Friday, November 28, 2008

it took almost seven hours to sing

I could easily spend two weekends of any given month settled in at Largo, but alas, rent must be paid, plants must be watered, and so on. It always helps, though, when mob rule (i.e., at least one other person) helps dictate these rock tourism decisions.

Rhett Miller, Largo at the Coronet, November 22, 2008: I have an unofficial roster of people I want to see at Largo, work, time, and finances permitting. Rhett Miller has been on that list for while, and finally, events conspired to bring me to one of his shows in Los Angeles.

Pre-Coronet, Rhett took Largo's move harder than many of the artists associated with the club, so there was some question as to how he'd react to the new space. I'd say the outlook is good, as he reminded us that the same people who made it all possible were still steering the ship. Obviously, I've thrown my faith in with this lot for some time now, but it was nice to get the seal of approval from someone on the other side of the stage. Clearly, we did a banner job rolling out the welcome wagon.

I've seen Rhett on his own a handful of times before, but I was curious what would differentiate his show at the Coronet from the gigs I've seen in San Francisco. To my surprise, this show didn't feel radically different from the last one I attended at the Swedish American Hall three whole years ago. In both alcohol-free clubs, the audience maintained respectful hush, though voices piped in hoots and requests now and again. To tell you the truth, I preferred this super-relaxed air to the giddy, amorous anticipation that often marks his concerts (pot, meet kettle?). This, combined with the Coronet's stately frame, somehow made Rhett's teen idol moves more palatable as well.

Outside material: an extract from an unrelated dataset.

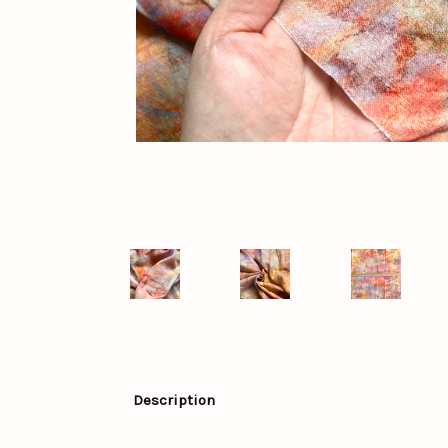
Description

This debatable detail aside, Rhett apparently took the setting into consideration too, as he made an effort to include at least one song that he doesn't regularly air, and tonight that distinction went to "Holy Cross." I'm not familiar enough with Rhett's or the Old 97s' catalog to have known that myself, so I was glad he alerted us to its significance. Another point lost to my cluelessness is the new material he's written for his next solo album, which he's set to start recording in the new year. If it helps any, he may have suggested that we picture ourselves around a campfire for one of them. Filling out the bulk of the set were familiar favorites such as "Doreen" and "Murder (Or a Heart Attack)."

I love seeing frontmen (and women) away from their bread-and-butter bands to find out where the songs come from and how they develop. With Rhett's solo material, it was easy to hear the tunes' simpler roots compared to the busier final products, but my ignorance rears its head once again, as I admit that the differences were less discernible to me on the Old 97s' material. However, even I realize the band typically contributes harmonies and lead guitar. I missed both elements tonight, but at least I had a Rancheros Brothers gig still to come.

Greg Proops opened up the show with a short set, and of course, the election provided plenty of opportunity for commentary. In his snarky and studied monologue, he revealed that he was a Hillary supporter; in retrospect, that shouldn't have been a surprise, but it does explain some of his more barbed observations.